Потёк унылый, с каждым днём темнеющий и холодеющий Филиппов пост. Морозной звездою воссиял Сочельник. В митрополичьем доме запахло вместо рыбы сдобным тестом, гусями с яблоками, сеном «Христовых ясель», хвоей. Но Ермолая больше не звали в лучшие дома, да он и сам не рвался — разве со звездой ходить да славить... Славить не хотелось.
Жил будто опоенный. Рассудком понимал, что с ним случилось худшее несчастье, выпадающее сочинителю, — творение обречено на немоту, забвение. А сердце не принимало горя, будто защищённое невидимыми латами: не приняли, и ладно, Господь иным утешит. Недаром поётся: «Из бездны воззвал» — глубже уж падать некуда, не страшно!
Знал, что Макарий ждёт переработанного жития, но не работал. Честно сказать, попробовал, поддавшись тщеславной слабости; получилось так лживо и ненужно, что тут же сжёг. Ежели выхолостить из жития Февронии её вражду с боярами, вечное несогласие пахаря и княжеского слуги, повесть потеряет смысл.

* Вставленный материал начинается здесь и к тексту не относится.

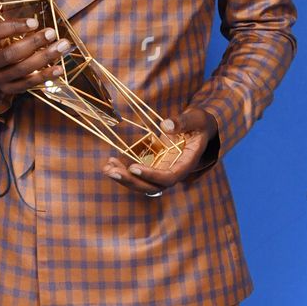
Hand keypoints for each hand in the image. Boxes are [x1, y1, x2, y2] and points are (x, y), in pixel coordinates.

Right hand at [0, 0, 71, 97]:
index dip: (13, 27)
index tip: (34, 22)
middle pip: (10, 54)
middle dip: (33, 43)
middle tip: (52, 32)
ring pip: (21, 70)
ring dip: (44, 58)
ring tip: (62, 46)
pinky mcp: (8, 89)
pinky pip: (28, 84)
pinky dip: (45, 77)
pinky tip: (59, 68)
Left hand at [103, 107, 219, 192]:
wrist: (198, 129)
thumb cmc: (199, 123)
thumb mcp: (196, 118)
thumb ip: (183, 121)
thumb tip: (165, 126)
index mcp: (187, 164)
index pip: (169, 178)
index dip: (152, 176)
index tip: (133, 167)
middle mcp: (174, 172)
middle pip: (153, 187)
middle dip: (132, 181)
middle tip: (112, 171)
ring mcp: (163, 171)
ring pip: (143, 184)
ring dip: (125, 179)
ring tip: (107, 168)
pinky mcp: (154, 166)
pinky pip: (138, 174)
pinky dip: (124, 171)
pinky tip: (110, 162)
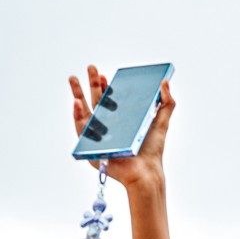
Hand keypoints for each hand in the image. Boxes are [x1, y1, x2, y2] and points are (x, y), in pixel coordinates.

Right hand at [69, 64, 175, 186]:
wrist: (145, 171)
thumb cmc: (152, 150)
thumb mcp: (161, 122)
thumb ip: (166, 102)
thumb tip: (165, 81)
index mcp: (121, 119)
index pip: (110, 98)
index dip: (106, 85)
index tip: (104, 74)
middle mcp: (108, 126)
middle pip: (96, 101)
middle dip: (92, 83)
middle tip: (90, 67)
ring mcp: (98, 136)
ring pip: (84, 112)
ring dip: (78, 94)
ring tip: (73, 79)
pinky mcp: (92, 147)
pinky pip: (81, 129)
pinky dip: (77, 115)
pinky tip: (77, 102)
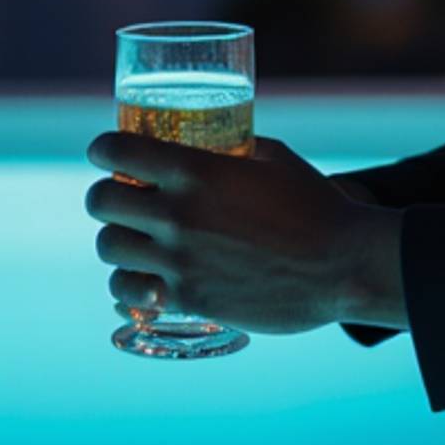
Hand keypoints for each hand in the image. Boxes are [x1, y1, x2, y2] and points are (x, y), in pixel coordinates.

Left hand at [84, 129, 370, 337]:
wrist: (344, 266)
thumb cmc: (315, 206)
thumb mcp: (272, 159)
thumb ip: (233, 151)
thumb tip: (213, 144)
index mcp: (196, 171)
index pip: (116, 150)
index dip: (102, 149)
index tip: (104, 153)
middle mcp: (178, 215)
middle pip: (100, 202)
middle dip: (104, 195)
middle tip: (118, 198)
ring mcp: (180, 261)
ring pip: (108, 248)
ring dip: (116, 240)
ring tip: (131, 240)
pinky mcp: (189, 299)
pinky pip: (130, 292)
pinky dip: (129, 285)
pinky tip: (140, 281)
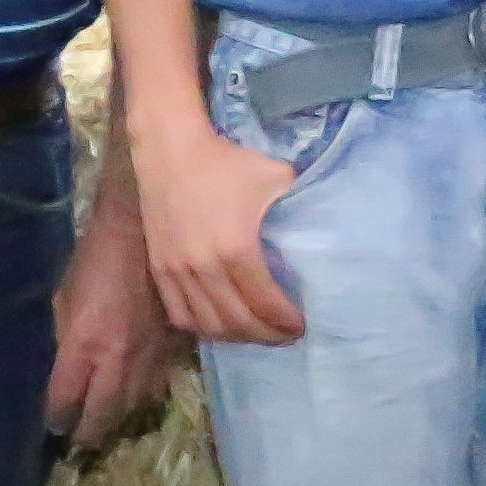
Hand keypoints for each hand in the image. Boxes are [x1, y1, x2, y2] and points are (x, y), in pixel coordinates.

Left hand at [45, 190, 186, 456]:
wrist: (144, 232)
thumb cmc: (94, 259)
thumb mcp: (63, 297)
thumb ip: (64, 339)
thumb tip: (61, 371)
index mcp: (84, 343)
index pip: (66, 398)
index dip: (57, 418)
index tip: (52, 427)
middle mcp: (118, 358)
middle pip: (102, 414)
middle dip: (88, 434)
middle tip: (78, 444)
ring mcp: (149, 356)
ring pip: (133, 407)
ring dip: (116, 421)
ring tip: (105, 428)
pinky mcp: (172, 350)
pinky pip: (157, 388)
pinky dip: (142, 400)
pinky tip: (133, 402)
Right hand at [131, 123, 306, 344]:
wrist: (170, 149)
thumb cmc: (226, 162)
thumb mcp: (276, 177)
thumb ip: (301, 203)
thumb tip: (325, 222)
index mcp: (236, 249)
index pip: (265, 304)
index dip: (286, 322)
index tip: (301, 324)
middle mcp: (204, 268)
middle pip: (239, 323)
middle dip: (267, 335)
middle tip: (285, 334)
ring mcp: (177, 272)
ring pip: (209, 325)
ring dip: (237, 336)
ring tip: (256, 331)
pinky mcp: (160, 269)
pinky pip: (182, 315)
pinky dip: (204, 327)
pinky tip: (220, 323)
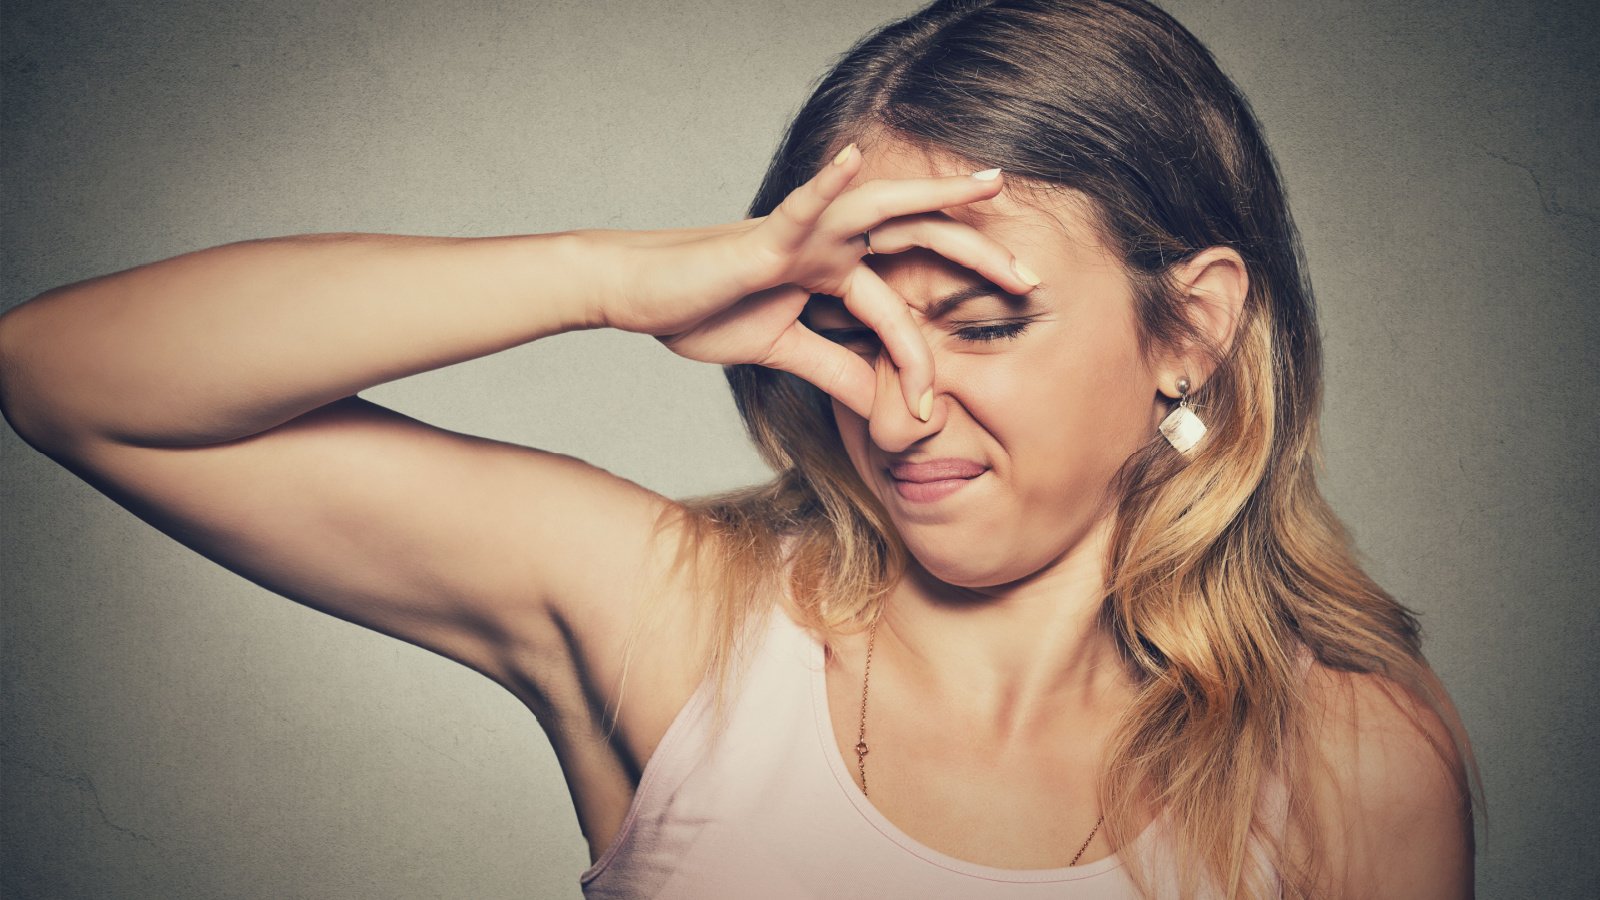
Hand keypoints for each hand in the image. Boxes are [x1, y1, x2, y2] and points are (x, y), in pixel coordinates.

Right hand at [588, 145, 1039, 419]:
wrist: (641, 295)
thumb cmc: (705, 313)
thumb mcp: (785, 354)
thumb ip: (837, 369)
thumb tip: (884, 404)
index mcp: (834, 275)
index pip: (901, 306)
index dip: (928, 352)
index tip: (940, 407)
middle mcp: (829, 246)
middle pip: (916, 242)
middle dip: (975, 255)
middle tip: (1030, 277)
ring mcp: (802, 236)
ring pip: (879, 210)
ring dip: (935, 197)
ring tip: (986, 185)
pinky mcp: (764, 239)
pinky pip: (802, 206)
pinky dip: (829, 184)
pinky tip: (858, 158)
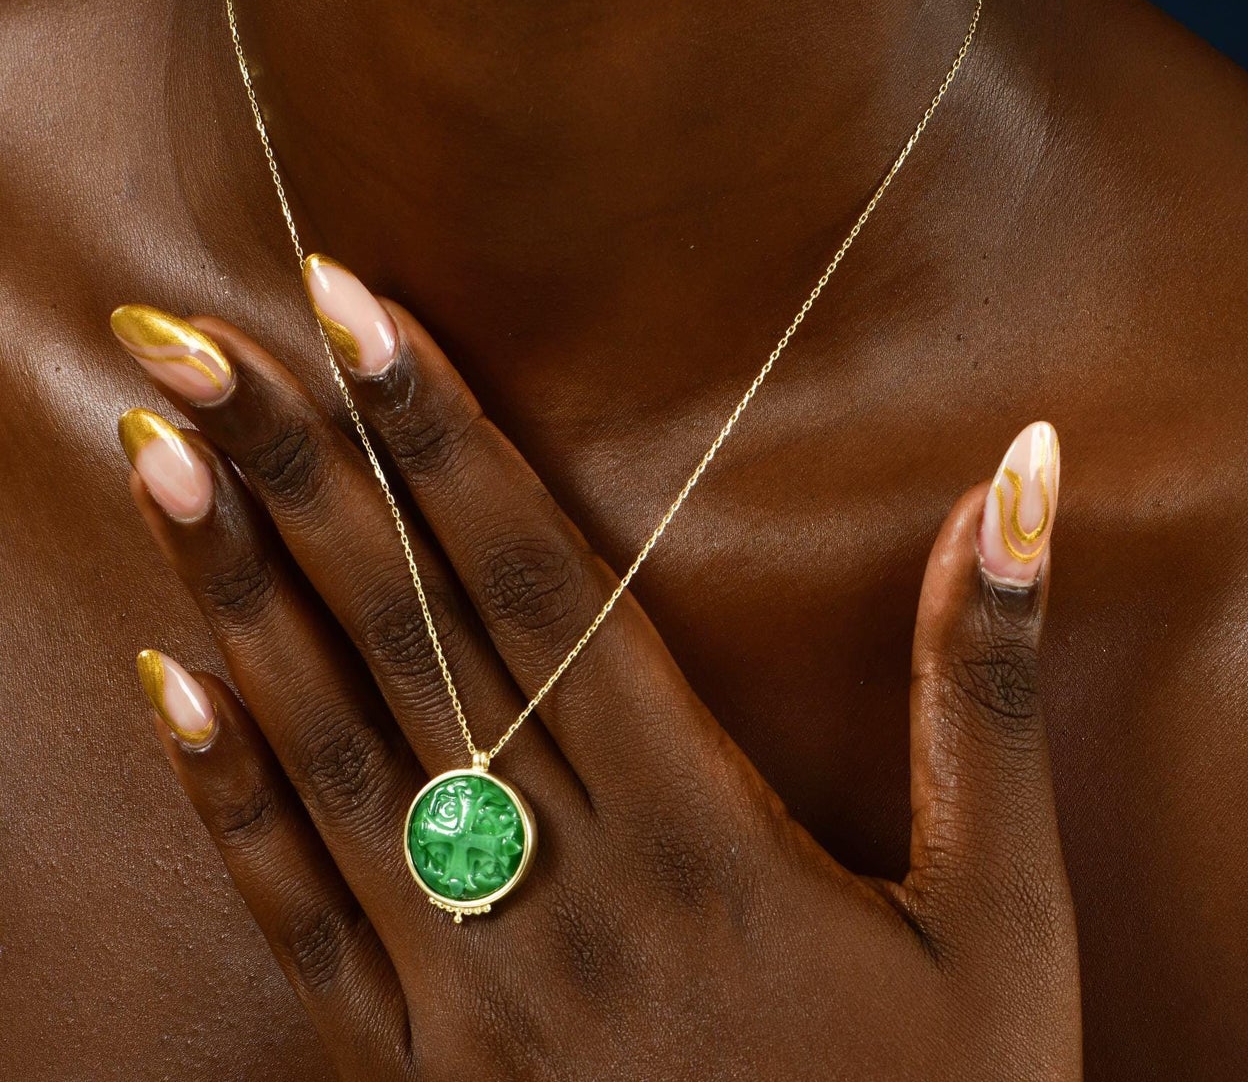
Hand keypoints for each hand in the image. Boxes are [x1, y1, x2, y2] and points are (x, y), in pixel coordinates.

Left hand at [112, 261, 1080, 1079]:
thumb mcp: (1003, 913)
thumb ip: (982, 687)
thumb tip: (1019, 480)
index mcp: (703, 833)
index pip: (542, 583)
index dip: (446, 440)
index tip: (358, 312)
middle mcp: (563, 891)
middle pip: (415, 639)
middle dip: (308, 470)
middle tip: (204, 335)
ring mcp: (474, 990)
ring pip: (333, 752)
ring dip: (236, 592)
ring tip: (157, 451)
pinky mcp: (427, 1070)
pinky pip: (301, 920)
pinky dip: (229, 796)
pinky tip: (167, 680)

Очередная книга Четий пошла в печатню без неё.
Когда весной 1552 года войска ушли к Казани, Ермолай недолго проедался в опустевшей столице. Всё опостылело ему, он явственно почувствовал своё бессилие и ненужность. До него дошли слова Макария: «Што сей пскович гордится да упрямится? Без наших Миней его Февронию забудут, как небывшую». Меж тем известно стало, что и сам митрополит, и близкие ко двору люди приказывали переписать повесть для домашних либерей-книгохранилищ. О ней уже заговорили по Москве...
Путь ухода был накатан, как снежная дорога в Великий пост. Перед священником кремлёвской церкви открывались врата любой обители. Но Ермолая потянуло во Псков, на родину. Перед отъездом он сказал опечаленному Сильвестру: «Не будет правды в этом городе, да и во всей России. Ей, отче, и на вас с митрополитом та неправда дождём падёт, уже я вижу тучи!» — «Я тоже вижу», — отвечал Сильвестр, нетвёрдой рукой благословляя Ермолая.
Во Пскове Ермолай постригся под именем Еразм. В обители он не нашёл покоя: всё раздражение несправедливостью, дурным течением земской жизни болезненно разрослось в бездельной тишине особной кельи. Еразма не понуждали трудиться, скоро ввели в совет соборных старцев, даже еду и вино носили в келью, как недужному. Вино он, ведая его опасность, отверг, а есть в одиночестве привык. Так же одиноко и свободно ходил он в город. Монастырей вообще был нестрогих правил, жил суетно, на юру. Видя и слыша, что творится вокруг, Ермолай-Еразм всё рвался к тщетному исправлению нравов и порядков. Чёрная ряса придавала ему уверенность и нетерпимость.